Given a list of words which contains the letters a-z at least once, how would you write a program to find the shortest pangram counted by number of characters (not counting spaces) as a combination of the words?
Since I am not sure whether short answers exist, this is not code golf, but rather just a discussion of how you would approach this. However, if you think you can manage to write a short program that would do this, then go ahead, and this might turn into code golf :)
I would approach this by proving that the problem is NP-hard, and by checking heuristics for the NP-hard problems that look similar.
We can reduce a Set Cover problem to our one. Set Cover is different in that not a number of letters used is minimized, but a number of words used is minimized instead. Assume we want to solve Set Cover problem, given N words, each of length less than M. Let's build another set of words by cloning the given set, but concatenating to each of them N*M non-english letters, say, Ж. If we could build a pangram (over a,b,c...x,y,z,ж alphabet) that requires minimum symbols, that would be a pangram with minimum words, if we remove all Ж letters.

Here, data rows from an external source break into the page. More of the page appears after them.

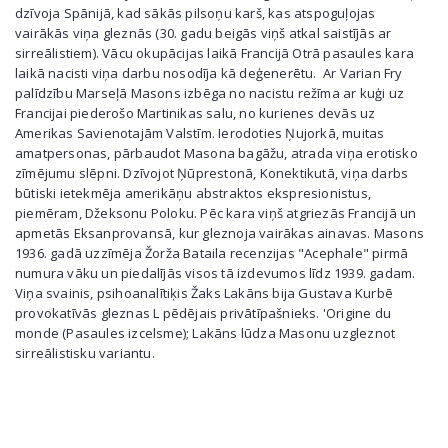
dzīvoja Spānijā, kad sākās pilsoņu karš, kas atspoguļojas
vairākās viņa gleznās (30. gadu beigās viņš atkal saistījās ar
sirreālistiem). Vācu okupācijas laikā Francijā Otrā pasaules kara
laikā nacisti viņa darbu nosodīja kā deģenerētu. Ar Varian Fry
palīdzību Marseļā Masons izbēga no nacistu režīma ar kuģi uz
Francijai piederošo Martinikas salu, no kurienes devās uz
Amerikas Savienotajām Valstīm. Ierodoties Ņujorkā, muitas
amatpersonas, pārbaudot Masona bagāžu, atrada viņa erotisko
zīmējumu slēpni. Dzīvojot Ņūprestonā, Konektikutā, viņa darbs
būtiski ietekmēja amerikāņu abstraktos ekspresionistus,
piemēram, Džeksonu Poloku. Pēc kara viņš atgriezās Francijā un
apmetās Eksanprovansā, kur gleznoja vairākas ainavas. Masons
1936. gadā uzzīmēja Žorža Bataila recenzijas "Acephale" pirmā
numura vāku un piedalījās visos tā izdevumos līdz 1939. gadam.
Viņa svainis, psihoanalītiķis Žaks Lakāns bija Gustava Kurbē
provokatīvās gleznas L pēdējais privātīpašnieks. 'Origine du
monde (Pasaules izcelsme); Lakāns lūdza Masonu uzgleznot
sirreālistisku variantu.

This proves that the original problem is NP-hard, but, unfortunately we need a reduction to some NP-hard problem to reuse its (hopefully already known) heuristic. Set-Cover has a greedy heuristic with logarithmic approximation, but I don't think it applies to the original problem (nature of the Set-Cover problem requires taking letter-rich, long words; it's not the way to solve our problem).
So I'd search a list of related NP-hard problems, and check if there's something of interest. That's how I'd approach this one.